Vorgelegter Text
═══
Eine Woche inmitten der tunesischen Revolution

Frankreich. Die großen Volksbewegungen, die von Tunesien ausgegangen sind und die sich organisieren, um die Diktatoren in den arabischen Ländern davon zu jagen, haben einen revolutionären Wind angefacht, der mit Hoffnung für die arabischen Völker, aber auch die Völker der übrigen Welt, beladen ist. Unsere Jugenddelegation, die von der PCOF, der Kommunistischen Arbeiterpartei Frankreichs, geleitet wird, ist mit mehreren Zielen nach Tunesien gereist: die Solidarität und unsere Unterstützung für das tunesische Volk und seine Jugend zu übermitteln, aber auch, den revolutionären Prozess, der im Gange ist, besser zu verstehen durch die Begegnung mit Kämpfern, politischen, genossenschaftlichen und gewerkschaftlichen Akteuren. Das, was wir in Tunesien gesehen und gehört haben, stimmt nicht mit den Bildern und Kommentaren überein, welche die Massenmedien in Frankreich über die „weiche“ Jasmin-Revolution verbreiten.

„Das ist eine spontane Revolution“, „das ist eine Facebook-Revolution“, „die Partei RCD an der Macht wurde mit Ben Ali verjagt“, „die Demokratie ist endlich da“, „die islamistische Gefahr, gegen die Ben Ali ein Bollwerk war, droht“… diese Kommentare gehören zu einer noch umfangreicheren Meinungsmache, welche die verschiedenen Medien in Frankreich verbreiteten und noch verbreiten.

 

Ein neues Gefühl der Freiheit.

 

Was unsere Delegation bei unserer Ankunft in Tunis frappiert, ist das gewaltige Gefühl der Freiheit, die von den Tunesiern ausgeht. Zu glauben, dass die faschistische Diktatur Ben Alis komplett verschwunden sei, dass es sich um eine alte Geschichte handle, dass Ben Ali seit langem verschwunden sei, aber… es waren nur 3 Wochen! Unsere Treffen mit den Jugendlichen der UGET (Generalunion der tunesischen Studenten), mit Studenten, die politische Gefangene waren, mit Jugendlichen der UDC (Union der arbeitslosen Akademiker), mit Frauen der Frauenabteilung der UGIT (Generalunion der Arbeiter Tunesiens, die mitgliederstärkste Arbeitergewerkschaft), mit Mitgliedern der PCOT (Kommunistische Arbeiterpartei Tunesiens), Vertretern der Zivilgesellschaft (Rechtsanwälte und Mitglieder von Amnesty International) haben uns in die Realität zurückgeholt: der Diktator ist abgehauen, aber die Diktatur besteht immer noch.
═══
Extrahierte Datensätze
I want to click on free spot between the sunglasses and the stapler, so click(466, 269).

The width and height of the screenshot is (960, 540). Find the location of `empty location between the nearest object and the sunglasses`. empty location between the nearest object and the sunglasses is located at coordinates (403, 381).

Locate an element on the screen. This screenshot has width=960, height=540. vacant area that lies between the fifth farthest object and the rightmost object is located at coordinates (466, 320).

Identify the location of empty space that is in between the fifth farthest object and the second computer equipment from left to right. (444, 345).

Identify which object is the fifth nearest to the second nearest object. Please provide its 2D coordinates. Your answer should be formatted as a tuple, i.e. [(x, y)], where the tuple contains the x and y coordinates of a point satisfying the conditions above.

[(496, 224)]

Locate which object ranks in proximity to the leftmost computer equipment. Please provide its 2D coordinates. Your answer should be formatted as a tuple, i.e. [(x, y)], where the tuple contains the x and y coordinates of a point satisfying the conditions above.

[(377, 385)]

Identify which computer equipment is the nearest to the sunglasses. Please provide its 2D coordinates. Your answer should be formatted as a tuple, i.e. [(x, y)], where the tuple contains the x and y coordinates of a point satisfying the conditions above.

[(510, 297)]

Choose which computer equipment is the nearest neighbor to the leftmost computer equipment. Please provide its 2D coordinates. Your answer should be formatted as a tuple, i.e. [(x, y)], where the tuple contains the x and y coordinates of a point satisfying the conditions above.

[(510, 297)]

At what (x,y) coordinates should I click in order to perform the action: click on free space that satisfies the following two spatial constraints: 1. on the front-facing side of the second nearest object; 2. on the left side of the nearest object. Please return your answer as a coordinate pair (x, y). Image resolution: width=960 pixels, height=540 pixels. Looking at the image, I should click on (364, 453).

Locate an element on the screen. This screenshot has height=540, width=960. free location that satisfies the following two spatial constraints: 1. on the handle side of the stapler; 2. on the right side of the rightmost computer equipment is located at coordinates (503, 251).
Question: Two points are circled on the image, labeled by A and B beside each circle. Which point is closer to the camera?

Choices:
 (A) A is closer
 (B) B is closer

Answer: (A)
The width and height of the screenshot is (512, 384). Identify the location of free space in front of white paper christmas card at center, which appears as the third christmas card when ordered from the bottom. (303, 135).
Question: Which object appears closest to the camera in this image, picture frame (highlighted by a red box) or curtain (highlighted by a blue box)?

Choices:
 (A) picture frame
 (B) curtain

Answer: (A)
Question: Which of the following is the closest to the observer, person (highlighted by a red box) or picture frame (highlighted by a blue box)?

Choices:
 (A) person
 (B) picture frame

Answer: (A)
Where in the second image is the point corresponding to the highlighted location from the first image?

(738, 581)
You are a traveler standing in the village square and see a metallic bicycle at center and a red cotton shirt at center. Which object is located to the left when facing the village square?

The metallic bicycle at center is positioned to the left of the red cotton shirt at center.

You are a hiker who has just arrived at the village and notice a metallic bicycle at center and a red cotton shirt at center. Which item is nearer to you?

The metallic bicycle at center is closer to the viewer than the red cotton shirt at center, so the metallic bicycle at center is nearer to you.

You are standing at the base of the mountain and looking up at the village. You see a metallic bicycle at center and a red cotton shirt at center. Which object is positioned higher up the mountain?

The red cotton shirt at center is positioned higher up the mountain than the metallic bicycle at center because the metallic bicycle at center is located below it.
═══
Gestellte Aufgabe 1
Von welcher Partei wird die Jugenddelegation im Bericht über die tunesische Revolution geleitet?
Gestellte Aufgabe 2
Fasse im Bericht über die tunesische Revolution den Absatz, der mit „Was unsere Delegation bei unserer Ankunft“ beginnt, als knappe Liste zusammen und behalte dabei seine wesentlichen Fakten bei.
Gestellte Aufgabe 3
Setze den Bericht über die tunesische Revolution im Anschluss an seinen letzten Satz fort.
Die Liste spielt hierfür keine Rolle.

Lösung der Übung 1
Sie wird von der PCOF geleitet, der Kommunistischen Arbeiterpartei Frankreichs.

Lösung der Übung 2
- Bei der Ankunft in Tunis fällt der Delegation das gewaltige Gefühl der Freiheit auf, das von den Tunesiern ausgeht.
- Man könnte glauben, die faschistische Diktatur Ben Alis sei längst verschwunden, doch es waren erst 3 Wochen.
- Die Delegation traf:
  - Jugendliche der UGET (Generalunion der tunesischen Studenten),
  - Studenten, die politische Gefangene gewesen waren,
  - Jugendliche der UDC (Union der arbeitslosen Akademiker),
  - Frauen der Frauenabteilung der UGIT (Generalunion der Arbeiter Tunesiens, die mitgliederstärkste Arbeitergewerkschaft),
  - Mitglieder der PCOT (Kommunistische Arbeiterpartei Tunesiens),
  - Vertreter der Zivilgesellschaft (Rechtsanwälte und Mitglieder von Amnesty International).
- Ergebnis dieser Treffen: Der Diktator ist geflohen, aber die Diktatur besteht weiter.

Lösung der Übung 3
 

Tunesien unter Ben Ali

 

Diese Kämpfer, Frauen und Jugendlichen werden die Diktatur nie vergessen! Sie haben im Untergrund gekämpft, um der schweren Repression durch die politische Polizei, der Folter, den widerrechtlichen Prozessen, den physischen und psychischen Angriffen gegen ihre Familienmitglieder zu entgehen. Sie werden sich erinnern, wie schwierig es war, eine Studentenwohnung oder eine feste Arbeit zu bekommen, wenn man nicht der RCD, der Partei an der Macht, angehörte. Sein Recht, sich zu äußern oder sein Recht auf eine Meinung konnte zum Gefängnis führen, dazu, zusammen mit 80 anderen Gefangenen in eine Zelle mit nur 40 Liegen gesperrt zu werden. Die Zeit, als politische Polizei in Zivil die Handlungen und Gesten der Bevölkerung kontrollierte oder eine Zusammenkunft von Freunden in einem Café mit Schlagstöcken auseinandertrieb, wird nicht vergessen werden.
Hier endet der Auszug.